Business

Bringing method to the madness of mobile apps

A new start-up called Mobilewalla, which rates and tracks hot apps, is trying to bring order to the booming and confusing world of apps.

Dale Lang, the media maverick who sold off Working Woman and Working Mother magazines in the mid-1990s, is one of Mobilewalla’s early backers.

Lang has been involved in cable, radio and outdoor advertising in a colorful media career that stretches back to his days as a 3M executive who once tried to buy TV Guide.

Mobilewalla was founded by tech entrepreneur Anindya Datta, who sold a start-up, Chutney Technologies, to Cisco in 2005. He said he’s been working on the search app that formally launched two weeks ago for nearly three years.

Of course, companies from Apple’s own iTunes store to start-ups like GetJar, which recently landed $25 million in venture funding from Facebook backer Accel, are also trying to offer app search and rating capabilities to consumers.

“There is room for a company that can help you organize the programs and apps available on your phone,” said Megan McCarthy, who edits tech newsletter MediaGazer.

Datta said he has raised between $1 million and $2 million from the government of Singapore, which owns about 40 percent of the company, and from private investors, who have about 60 percent.

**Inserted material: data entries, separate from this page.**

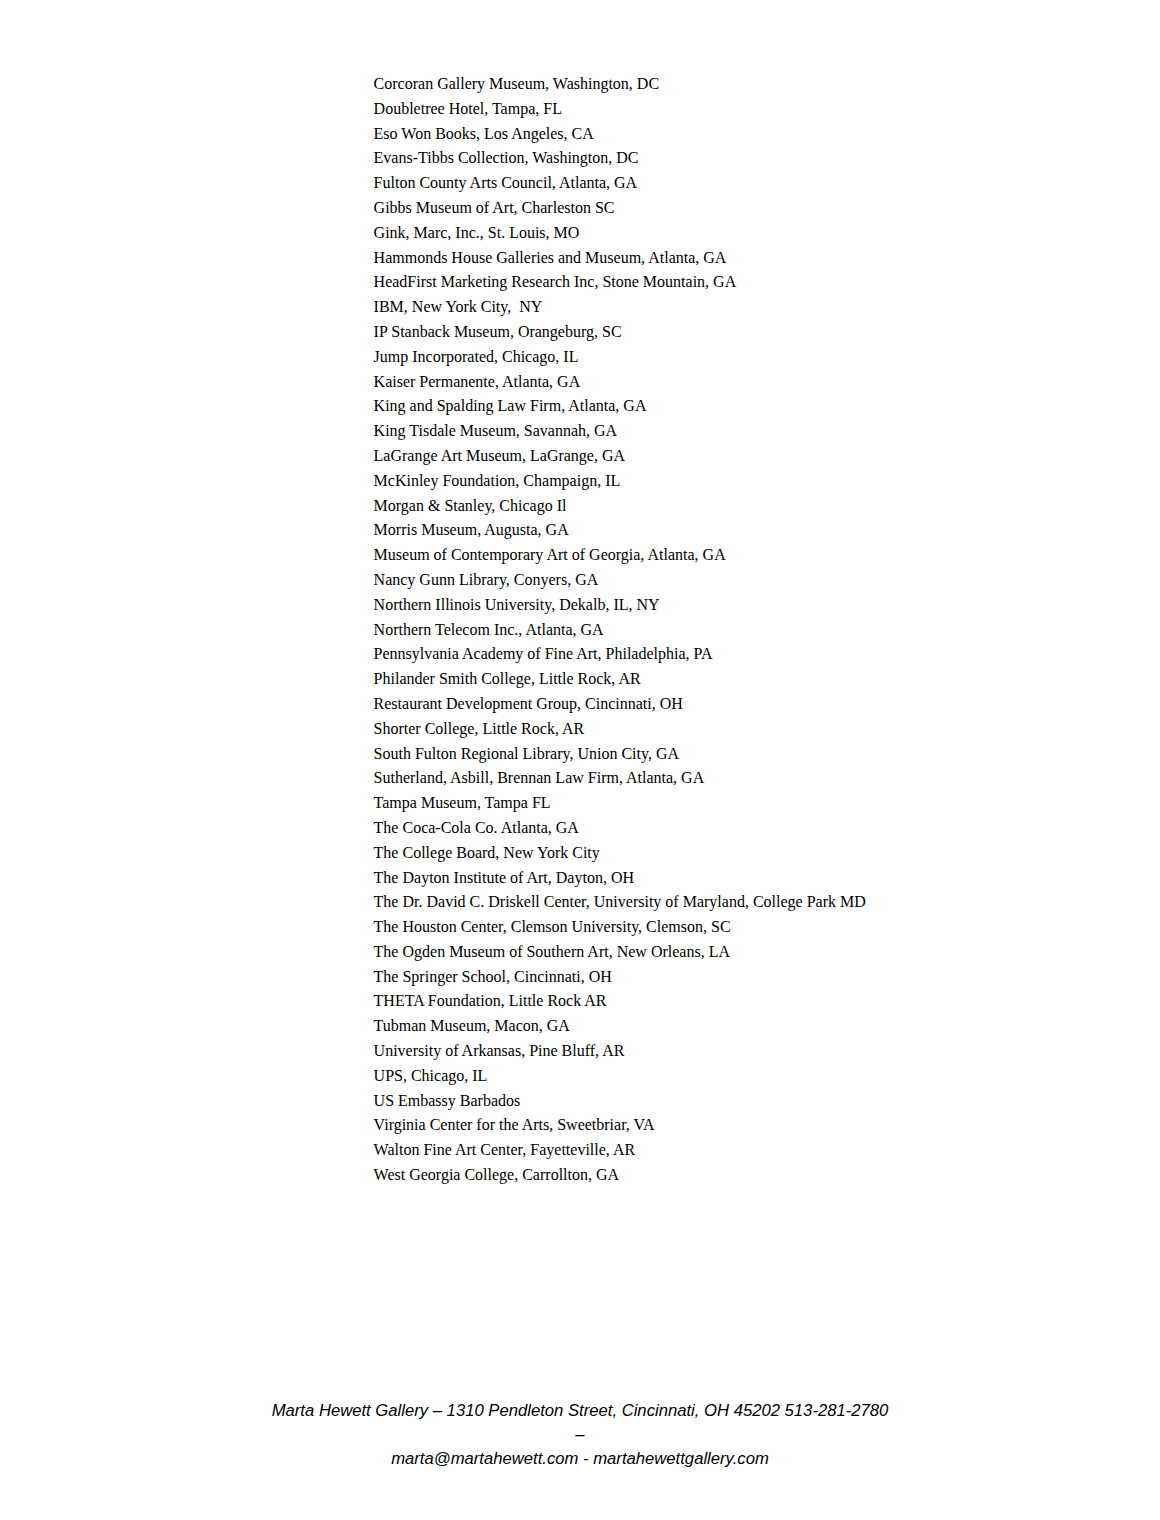Corcoran Gallery Museum, Washington, DC
Doubletree Hotel, Tampa, FL
Eso Won Books, Los Angeles, CA
Evans-Tibbs Collection, Washington, DC
Fulton County Arts Council, Atlanta, GA
Gibbs Museum of Art, Charleston SC
Gink, Marc, Inc., St. Louis, MO
Hammonds House Galleries and Museum, Atlanta, GA
HeadFirst Marketing Research Inc, Stone Mountain, GA
IBM, New York City, NY
IP Stanback Museum, Orangeburg, SC
Jump Incorporated, Chicago, IL
Kaiser Permanente, Atlanta, GA
King and Spalding Law Firm, Atlanta, GA
King Tisdale Museum, Savannah, GA
LaGrange Art Museum, LaGrange, GA
McKinley Foundation, Champaign, IL
Morgan & Stanley, Chicago Il
Morris Museum, Augusta, GA
Museum of Contemporary Art of Georgia, Atlanta, GA
Nancy Gunn Library, Conyers, GA
Northern Illinois University, Dekalb, IL, NY
Northern Telecom Inc., Atlanta, GA
Pennsylvania Academy of Fine Art, Philadelphia, PA
Philander Smith College, Little Rock, AR
Restaurant Development Group, Cincinnati, OH
Shorter College, Little Rock, AR
South Fulton Regional Library, Union City, GA
Sutherland, Asbill, Brennan Law Firm, Atlanta, GA
Tampa Museum, Tampa FL
The Coca-Cola Co. Atlanta, GA
The College Board, New York City
The Dayton Institute of Art, Dayton, OH
The Dr. David C. Driskell Center, University of Maryland, College Park MD
The Houston Center, Clemson University, Clemson, SC
The Ogden Museum of Southern Art, New Orleans, LA
The Springer School, Cincinnati, OH
THETA Foundation, Little Rock AR
Tubman Museum, Macon, GA
University of Arkansas, Pine Bluff, AR
UPS, Chicago, IL
US Embassy Barbados
Virginia Center for the Arts, Sweetbriar, VA
Walton Fine Art Center, Fayetteville, AR
West Georgia College, Carrollton, GA
Marta Hewett Gallery – 1310 Pendleton Street, Cincinnati, OH 45202 513-281-2780 –
marta@martahewett.com - martahewettgallery.com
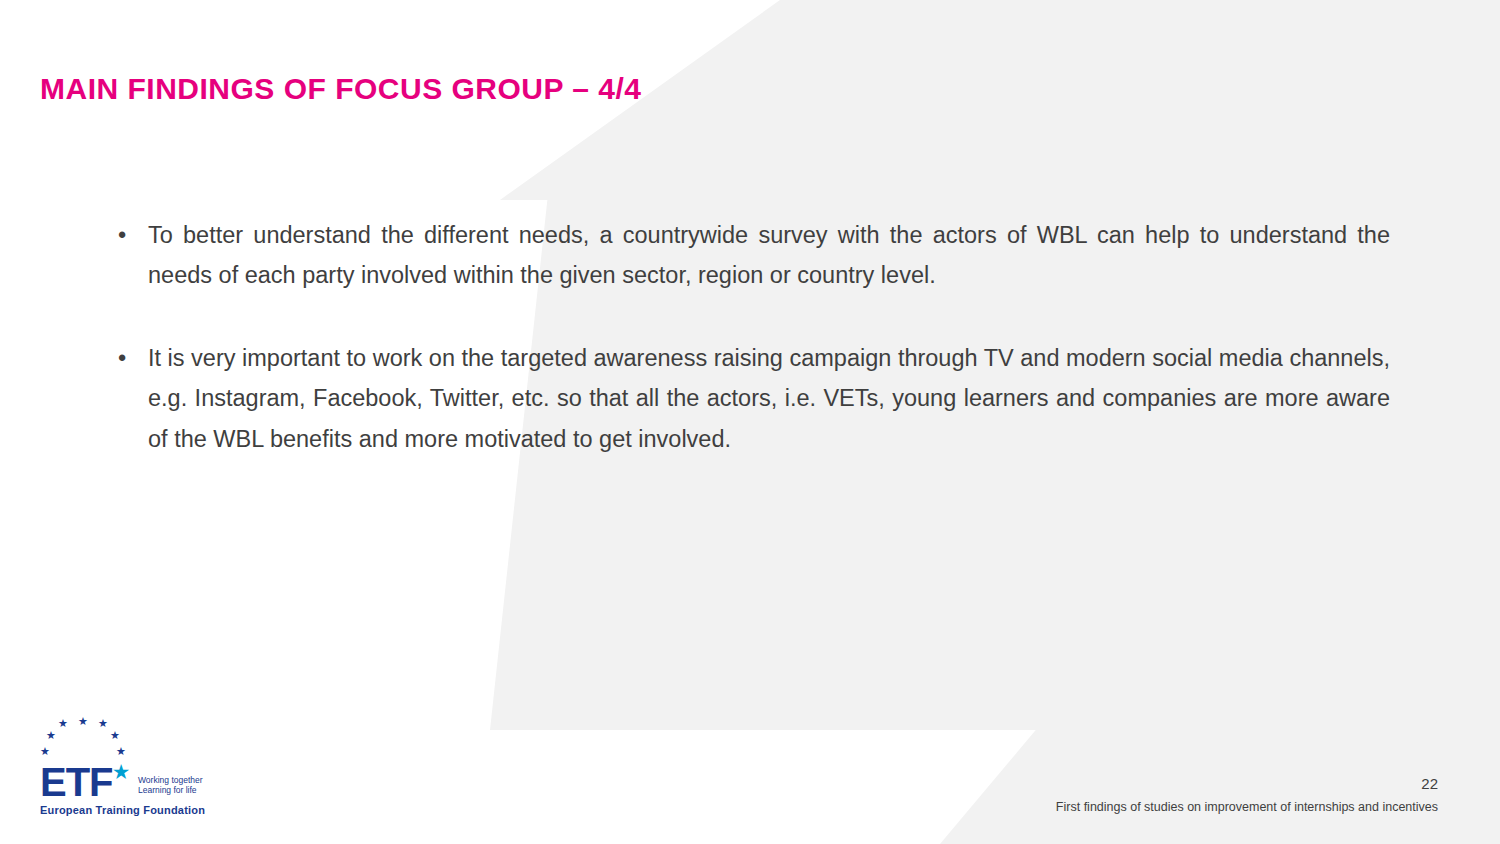MAIN FINDINGS OF FOCUS GROUP – 4/4
To better understand the different needs, a countrywide survey with the actors of WBL can help to understand the needs of each party involved within the given sector, region or country level.
It is very important to work on the targeted awareness raising campaign through TV and modern social media channels, e.g. Instagram, Facebook, Twitter, etc. so that all the actors, i.e. VETs, young learners and companies are more aware of the WBL benefits and more motivated to get involved.
★ ★ ★ ★ ★ ★ ★
ETF★ Working together
Learning for life
European Training Foundation
22
First findings of studies on improvement of internships and incentives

He is completely in real time so the hot app can change day by day or minute by minute. His search engine, for instance, detected Sports Illustrated Front Row was one of the 10 fastest-growing apps in the country on Wednesday, fueled by surging interest in college basketball’s March Madness. By Thursday, SI had stabilized to a top 30 slot, so it was no longer on the fastest app list — replaced by a surprise entrant, the Library of Congress virtual tour.

“There are probably 700,000 apps out there now,” said Datta. “By the end of the year, there will be one million. It’s good for the consumer, because there is a lot of variety, but there is too much fragmentation.”

Lang is currently looking for a small, second round of funding, perhaps $5 million to fund a marketing blitz.

Dylan deal

How many times must the cannonball fly, before it is forever banned?

Jon Friedman, media columnist at MarketWatch (which, like The Post, is owned by News Corp.), has just landed a contract, believed to be in the low six figures from Penguin to write a book on the enduring cult status behind folk legend Bob Dylan.

The action was handled by agent Lynn Johnston in a pre-emptive deal, but neither she nor Friedman disclosed details on price. Johnston said Friedman has access to a wide number of Dylan confidantes — many of whom have never spoken on the record before.

Friedman is an admitted lifelong Dylan fanatic. Dylan’s ban from a tour in China — which has since been lifted — shows he is still considered a controversial rebel even as he approaches his 70th birthday in May, points out Friedman.

He insisted he is not trying to do a standard biography, perhaps in part because he doesn’t want to alienate the semi-reclusive icon, whom he still hopes to interview for his book, expected to hit sometime in 2012.

Dylan himself penned a best-selling and critically acclaimed autobiography, “Chronicles, Vol. 1,” released in hardcover in 2004 and was a finalist for a National Book Award. Simon & Schuster still has no scheduled date for “Chronicles Vol. 2,” in what was originally billed as an autobiographical trilogy.

Food fight

Have you been turning to The Daily Meal, the foodie Web site from Spanfeller Media Group edited by former Saveur Editor-in-Chief Colman Andrews for all the latest news on the death of Liz Taylor, the war in Libya and the Japanese tsunami?

No?

Well, that is probably because The New York Times has successfully thwarted The Daily Meal from confusing you with a pretty tricky slogan: “All the Food that’s Fit to Eat.”

At least that was the slogan The Daily Meal had been using until re cently.

When trademark lawyers for Arthur “Pinch” Sulzberger, Jr., saw it, they were quick to pounce with a “cease and desist” order to Andrews.

“I think it is ridiculous that they think people were mixing us up,” said Jim Spanfeller. He said he believes that the chaos in the world is distracting people from checking out food sites.

A Times spokeswoman said, “As I am sure you know, the commercial use of a play on another company’s trademark is a trademark infringement. And, The Times, in addition to covering Libya, Tsunamis and the President, has an outstanding Dining section.”

Still, he said he reluctantly changed the slogan this week. The new one: “All Things Food & Drink.”